Why I Wanted Equestrian Nails

Been seeing those fancy curved nails everywhere on social media lately. They look like little horse hooves – kinda weird but cool? Figured I’d try it myself since my regular salon doesn’t do these. Got shocked when some places quoted crazy prices. Decided to test cheap options against pro salons myself.

Equestrian Nails Cost? Affordable vs Expensive Options

First Try: The Drugstore Disaster

Went straight to the discount beauty aisle. Grabbed:

  • Press-on nails pack ($4.99)
  • Super glue ($1.25 bargain bin special)
  • Emery board (stole it from my roommate)

Took the press-ons and filed them sideways for that curved shape. Looked okay… until the glue attack. Got super glue everywhere – on my skin, table, even stuck two fingers together. Peeling them off felt like ripping duct tape from hairy legs. Nails started popping off next day when opening soda cans. Total mess!

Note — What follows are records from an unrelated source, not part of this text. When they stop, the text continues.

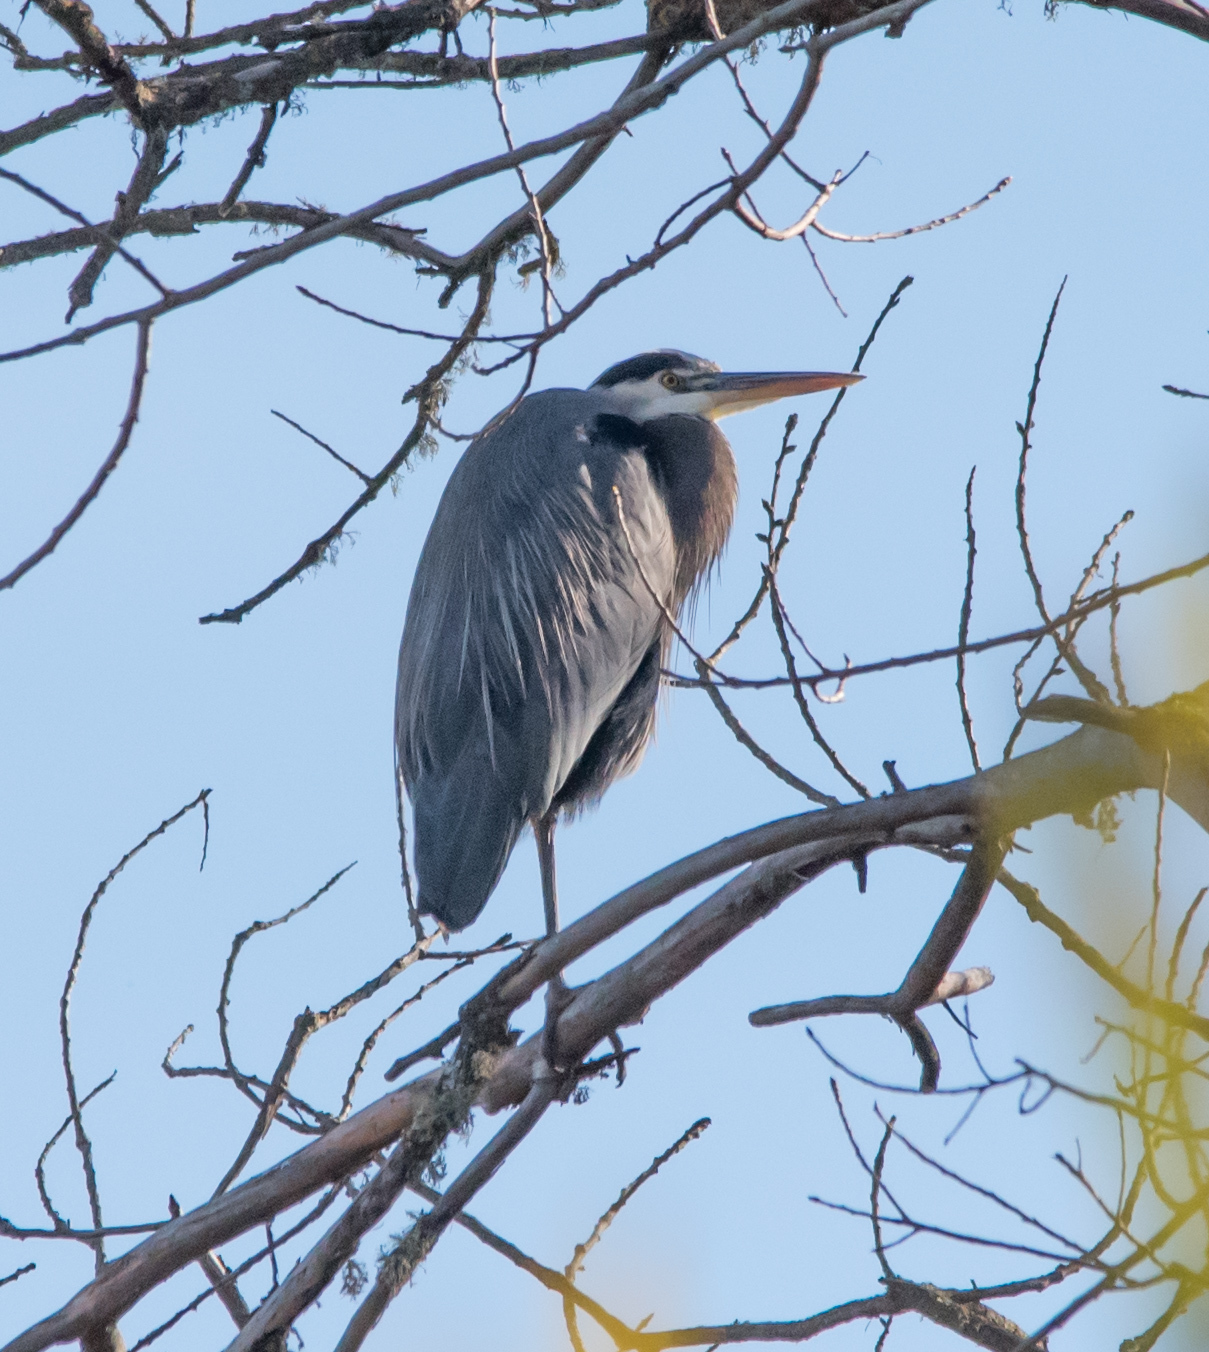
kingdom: Animalia
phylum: Chordata
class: Aves
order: Pelecaniformes
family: Ardeidae
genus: Ardea
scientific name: Ardea herodias
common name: Great blue heron
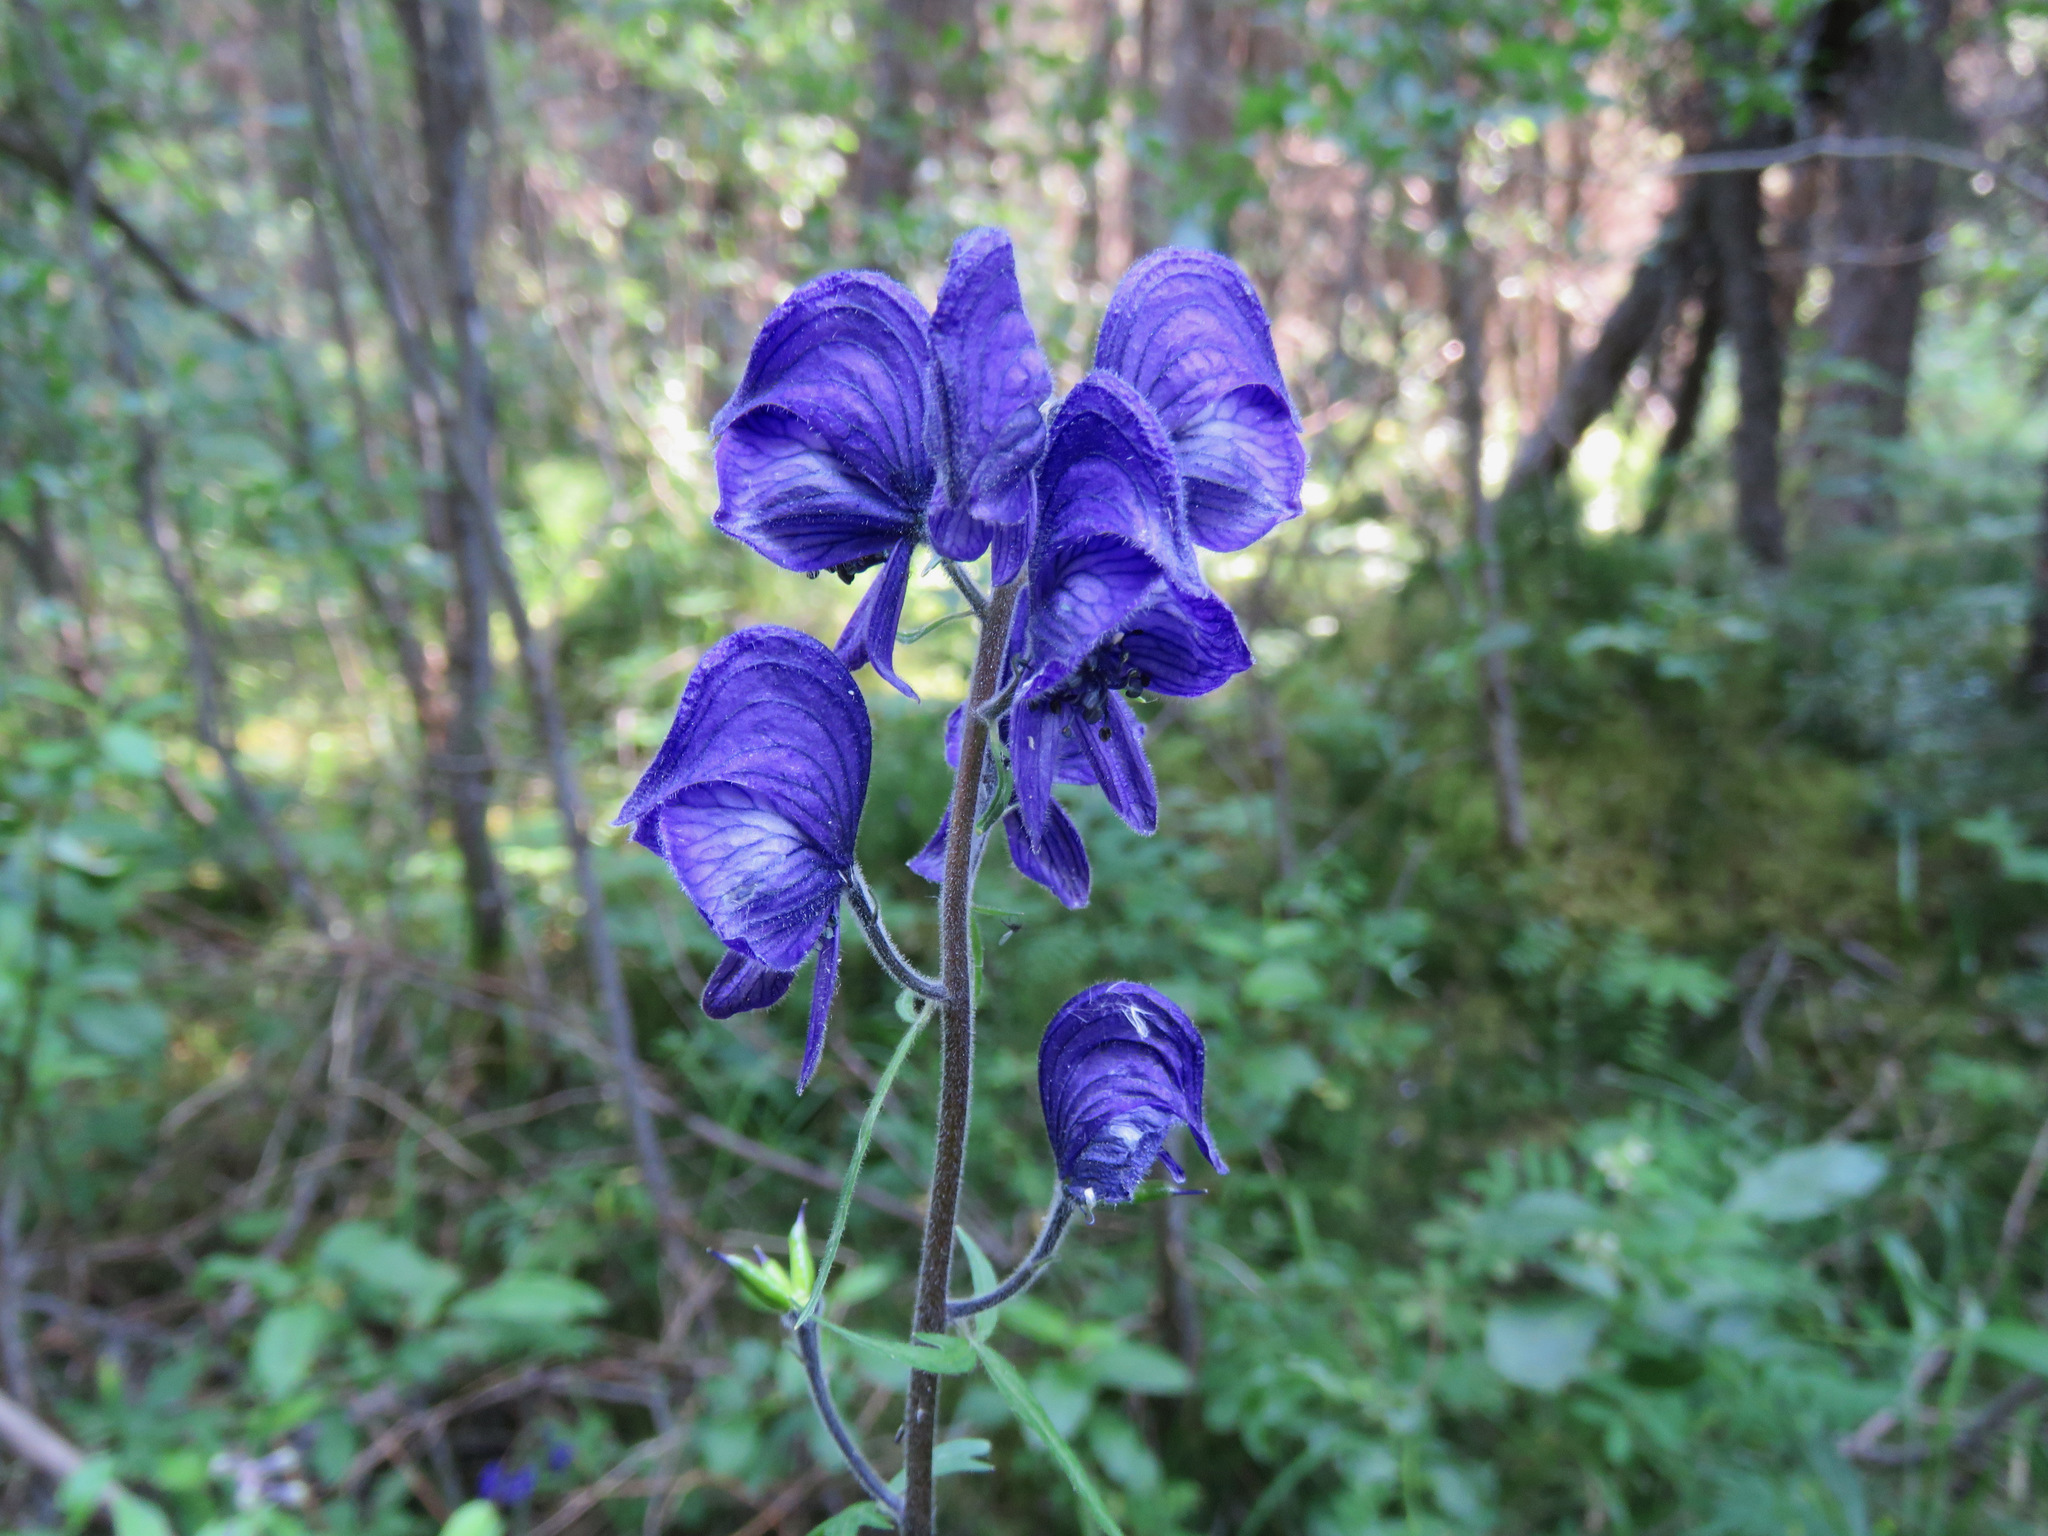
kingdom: Plantae
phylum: Tracheophyta
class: Magnoliopsida
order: Ranunculales
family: Ranunculaceae
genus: Aconitum
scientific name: Aconitum delphiniifolium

Salon Visit: Shocked My Wallet

Made appointment at fancy equestrian-specialty salon downtown. Almost fainted when they handed the menu:

  • Basic set: $110
  • “Luxury” set w/ gel polish: $180
  • Extra shaping: +$25

Nearly walked out but curiosity won. The tech spent two freaking hours shaping each nail like Michelangelo sculpting marble. Used five different files! They felt indestructible after – opened beer bottles without cracking. Still felt robbed paying that much though.

What Actually Works

After burning cash everywhere, here’s the real deal:

Equestrian Nails Cost? Affordable vs Expensive Options

Cheap wins if: You just want selfies for one night. Use press-ons + nail glue not super glue. File before gluing. Costs under $15 max.

Salon wins if: You need durable nails that last weeks. But avoid places charging over $150. Found decent spots doing them for $85 after digging through Yelp reviews.

My final move? Learned to shape them myself with regular gel manicure. Tech charges $20 extra to curve standard gel nails. Looks 90% as good, costs half of “equestrian specialty” places. Sometimes hype just ain’t worth the cash.